START Data records

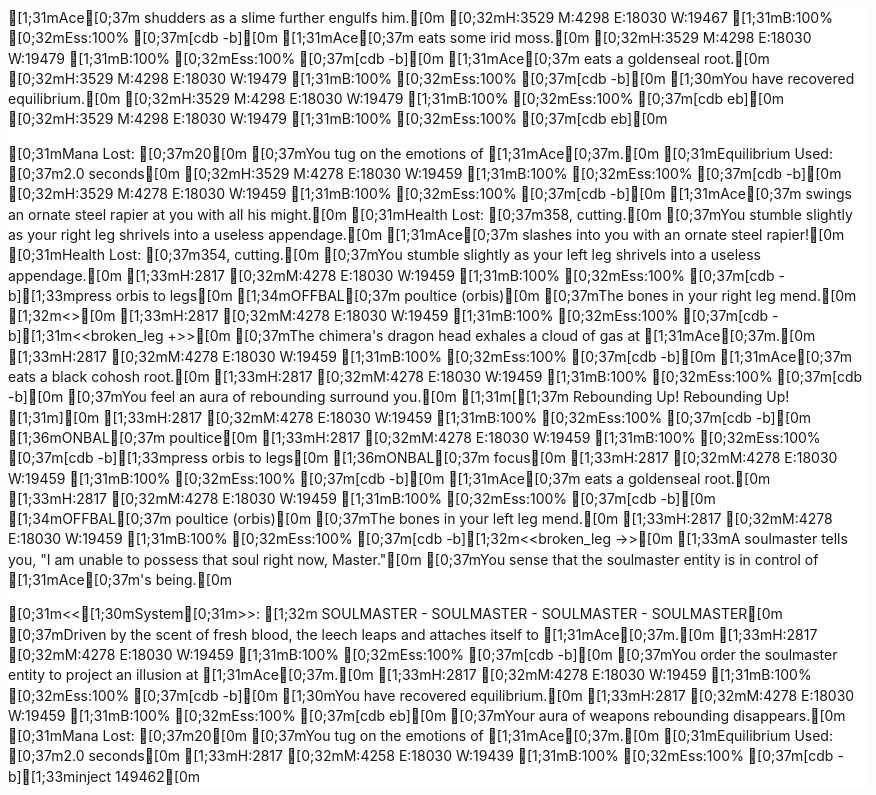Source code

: [1;31mAce[0;37m shudders as a slime further engulfs him.[0m
[0;32mH:3529 M:4298 E:18030 W:19467 [1;31mB:100% [0;32mEss:100% [0;37m[cdb -b][0m
[1;31mAce[0;37m eats some irid moss.[0m
[0;32mH:3529 M:4298 E:18030 W:19479 [1;31mB:100% [0;32mEss:100% [0;37m[cdb -b][0m
[1;31mAce[0;37m eats a goldenseal root.[0m
[0;32mH:3529 M:4298 E:18030 W:19479 [1;31mB:100% [0;32mEss:100% [0;37m[cdb -b][0m
[1;30mYou have recovered equilibrium.[0m
[0;32mH:3529 M:4298 E:18030 W:19479 [1;31mB:100% [0;32mEss:100% [0;37m[cdb eb][0m
[0;32mH:3529 M:4298 E:18030 W:19479 [1;31mB:100% [0;32mEss:100% [0;37m[cdb eb][0m

[0;31mMana Lost: [0;37m20[0m
[0;37mYou tug on the emotions of [1;31mAce[0;37m.[0m
[0;31mEquilibrium Used: [0;37m2.0 seconds[0m
[0;32mH:3529 M:4278 E:18030 W:19459 [1;31mB:100% [0;32mEss:100% [0;37m[cdb -b][0m
[0;32mH:3529 M:4278 E:18030 W:19459 [1;31mB:100% [0;32mEss:100% [0;37m[cdb -b][0m
[1;31mAce[0;37m swings an ornate steel rapier at you with all his might.[0m
[0;31mHealth Lost: [0;37m358, cutting.[0m
[0;37mYou stumble slightly as your right leg shrivels into a useless appendage.[0m
[1;31mAce[0;37m slashes into you with an ornate steel rapier![0m
[0;31mHealth Lost: [0;37m354, cutting.[0m
[0;37mYou stumble slightly as your left leg shrivels into a useless appendage.[0m
[1;33mH:2817 [0;32mM:4278 E:18030 W:19459 [1;31mB:100% [0;32mEss:100% [0;37m[cdb -b][1;33mpress orbis to legs[0m
[1;34mOFFBAL[0;37m poultice (orbis)[0m
[0;37mThe bones in your right leg mend.[0m
[1;32m<<ONE LEG MENDED>>[0m
[1;33mH:2817 [0;32mM:4278 E:18030 W:19459 [1;31mB:100% [0;32mEss:100% [0;37m[cdb -b][1;31m<<broken_leg +>>[0m
[0;37mThe chimera's dragon head exhales a cloud of gas at [1;31mAce[0;37m.[0m
[1;33mH:2817 [0;32mM:4278 E:18030 W:19459 [1;31mB:100% [0;32mEss:100% [0;37m[cdb -b][0m
[1;31mAce[0;37m eats a black cohosh root.[0m
[1;33mH:2817 [0;32mM:4278 E:18030 W:19459 [1;31mB:100% [0;32mEss:100% [0;37m[cdb -b][0m
[0;37mYou feel an aura of rebounding surround you.[0m
[1;31m[[1;37m Rebounding Up!            Rebounding Up! [1;31m][0m
[1;33mH:2817 [0;32mM:4278 E:18030 W:19459 [1;31mB:100% [0;32mEss:100% [0;37m[cdb -b][0m
[1;36mONBAL[0;37m poultice[0m
[1;33mH:2817 [0;32mM:4278 E:18030 W:19459 [1;31mB:100% [0;32mEss:100% [0;37m[cdb -b][1;33mpress orbis to legs[0m
[1;36mONBAL[0;37m focus[0m
[1;33mH:2817 [0;32mM:4278 E:18030 W:19459 [1;31mB:100% [0;32mEss:100% [0;37m[cdb -b][0m
[1;31mAce[0;37m eats a goldenseal root.[0m
[1;33mH:2817 [0;32mM:4278 E:18030 W:19459 [1;31mB:100% [0;32mEss:100% [0;37m[cdb -b][0m
[1;34mOFFBAL[0;37m poultice (orbis)[0m
[0;37mThe bones in your left leg mend.[0m
[1;33mH:2817 [0;32mM:4278 E:18030 W:19459 [1;31mB:100% [0;32mEss:100% [0;37m[cdb -b][1;32m<<broken_leg ->>[0m
[1;33mA soulmaster tells you, "I am unable to possess that soul right now, Master."[0m
[0;37mYou sense that the soulmaster entity is in control of [1;31mAce[0;37m's being.[0m

[0;31m<<[1;30mSystem[0;31m>>: [1;32m SOULMASTER - SOULMASTER - SOULMASTER - SOULMASTER[0m
[0;37mDriven by the scent of fresh blood, the leech leaps and attaches itself to [1;31mAce[0;37m.[0m
[1;33mH:2817 [0;32mM:4278 E:18030 W:19459 [1;31mB:100% [0;32mEss:100% [0;37m[cdb -b][0m
[0;37mYou order the soulmaster entity to project an illusion at [1;31mAce[0;37m.[0m
[1;33mH:2817 [0;32mM:4278 E:18030 W:19459 [1;31mB:100% [0;32mEss:100% [0;37m[cdb -b][0m
[1;30mYou have recovered equilibrium.[0m
[1;33mH:2817 [0;32mM:4278 E:18030 W:19459 [1;31mB:100% [0;32mEss:100% [0;37m[cdb eb][0m
[0;37mYour aura of weapons rebounding disappears.[0m
[0;31mMana Lost: [0;37m20[0m
[0;37mYou tug on the emotions of [1;31mAce[0;37m.[0m
[0;31mEquilibrium Used: [0;37m2.0 seconds[0m
[1;33mH:2817 [0;32mM:4258 E:18030 W:19439 [1;31mB:100% [0;32mEss:100% [0;37m[cdb -b][1;33minject 149462[0m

END Data records

_Exercise instructions_
Rewrite the records with every "goldenseal" replaced by "ginseng" and nothing else changed. Leave the pictures out of your answer.

_Answer to this exercise_
Source code

: [1;31mAce[0;37m shudders as a slime further engulfs him.[0m
[0;32mH:3529 M:4298 E:18030 W:19467 [1;31mB:100% [0;32mEss:100% [0;37m[cdb -b][0m
[1;31mAce[0;37m eats some irid moss.[0m
[0;32mH:3529 M:4298 E:18030 W:19479 [1;31mB:100% [0;32mEss:100% [0;37m[cdb -b][0m
[1;31mAce[0;37m eats a ginseng root.[0m
[0;32mH:3529 M:4298 E:18030 W:19479 [1;31mB:100% [0;32mEss:100% [0;37m[cdb -b][0m
[1;30mYou have recovered equilibrium.[0m
[0;32mH:3529 M:4298 E:18030 W:19479 [1;31mB:100% [0;32mEss:100% [0;37m[cdb eb][0m
[0;32mH:3529 M:4298 E:18030 W:19479 [1;31mB:100% [0;32mEss:100% [0;37m[cdb eb][0m

[0;31mMana Lost: [0;37m20[0m
[0;37mYou tug on the emotions of [1;31mAce[0;37m.[0m
[0;31mEquilibrium Used: [0;37m2.0 seconds[0m
[0;32mH:3529 M:4278 E:18030 W:19459 [1;31mB:100% [0;32mEss:100% [0;37m[cdb -b][0m
[0;32mH:3529 M:4278 E:18030 W:19459 [1;31mB:100% [0;32mEss:100% [0;37m[cdb -b][0m
[1;31mAce[0;37m swings an ornate steel rapier at you with all his might.[0m
[0;31mHealth Lost: [0;37m358, cutting.[0m
[0;37mYou stumble slightly as your right leg shrivels into a useless appendage.[0m
[1;31mAce[0;37m slashes into you with an ornate steel rapier![0m
[0;31mHealth Lost: [0;37m354, cutting.[0m
[0;37mYou stumble slightly as your left leg shrivels into a useless appendage.[0m
[1;33mH:2817 [0;32mM:4278 E:18030 W:19459 [1;31mB:100% [0;32mEss:100% [0;37m[cdb -b][1;33mpress orbis to legs[0m
[1;34mOFFBAL[0;37m poultice (orbis)[0m
[0;37mThe bones in your right leg mend.[0m
[1;32m<<ONE LEG MENDED>>[0m
[1;33mH:2817 [0;32mM:4278 E:18030 W:19459 [1;31mB:100% [0;32mEss:100% [0;37m[cdb -b][1;31m<<broken_leg +>>[0m
[0;37mThe chimera's dragon head exhales a cloud of gas at [1;31mAce[0;37m.[0m
[1;33mH:2817 [0;32mM:4278 E:18030 W:19459 [1;31mB:100% [0;32mEss:100% [0;37m[cdb -b][0m
[1;31mAce[0;37m eats a black cohosh root.[0m
[1;33mH:2817 [0;32mM:4278 E:18030 W:19459 [1;31mB:100% [0;32mEss:100% [0;37m[cdb -b][0m
[0;37mYou feel an aura of rebounding surround you.[0m
[1;31m[[1;37m Rebounding Up!            Rebounding Up! [1;31m][0m
[1;33mH:2817 [0;32mM:4278 E:18030 W:19459 [1;31mB:100% [0;32mEss:100% [0;37m[cdb -b][0m
[1;36mONBAL[0;37m poultice[0m
[1;33mH:2817 [0;32mM:4278 E:18030 W:19459 [1;31mB:100% [0;32mEss:100% [0;37m[cdb -b][1;33mpress orbis to legs[0m
[1;36mONBAL[0;37m focus[0m
[1;33mH:2817 [0;32mM:4278 E:18030 W:19459 [1;31mB:100% [0;32mEss:100% [0;37m[cdb -b][0m
[1;31mAce[0;37m eats a ginseng root.[0m
[1;33mH:2817 [0;32mM:4278 E:18030 W:19459 [1;31mB:100% [0;32mEss:100% [0;37m[cdb -b][0m
[1;34mOFFBAL[0;37m poultice (orbis)[0m
[0;37mThe bones in your left leg mend.[0m
[1;33mH:2817 [0;32mM:4278 E:18030 W:19459 [1;31mB:100% [0;32mEss:100% [0;37m[cdb -b][1;32m<<broken_leg ->>[0m
[1;33mA soulmaster tells you, "I am unable to possess that soul right now, Master."[0m
[0;37mYou sense that the soulmaster entity is in control of [1;31mAce[0;37m's being.[0m

[0;31m<<[1;30mSystem[0;31m>>: [1;32m SOULMASTER - SOULMASTER - SOULMASTER - SOULMASTER[0m
[0;37mDriven by the scent of fresh blood, the leech leaps and attaches itself to [1;31mAce[0;37m.[0m
[1;33mH:2817 [0;32mM:4278 E:18030 W:19459 [1;31mB:100% [0;32mEss:100% [0;37m[cdb -b][0m
[0;37mYou order the soulmaster entity to project an illusion at [1;31mAce[0;37m.[0m
[1;33mH:2817 [0;32mM:4278 E:18030 W:19459 [1;31mB:100% [0;32mEss:100% [0;37m[cdb -b][0m
[1;30mYou have recovered equilibrium.[0m
[1;33mH:2817 [0;32mM:4278 E:18030 W:19459 [1;31mB:100% [0;32mEss:100% [0;37m[cdb eb][0m
[0;37mYour aura of weapons rebounding disappears.[0m
[0;31mMana Lost: [0;37m20[0m
[0;37mYou tug on the emotions of [1;31mAce[0;37m.[0m
[0;31mEquilibrium Used: [0;37m2.0 seconds[0m
[1;33mH:2817 [0;32mM:4258 E:18030 W:19439 [1;31mB:100% [0;32mEss:100% [0;37m[cdb -b][1;33minject 149462[0m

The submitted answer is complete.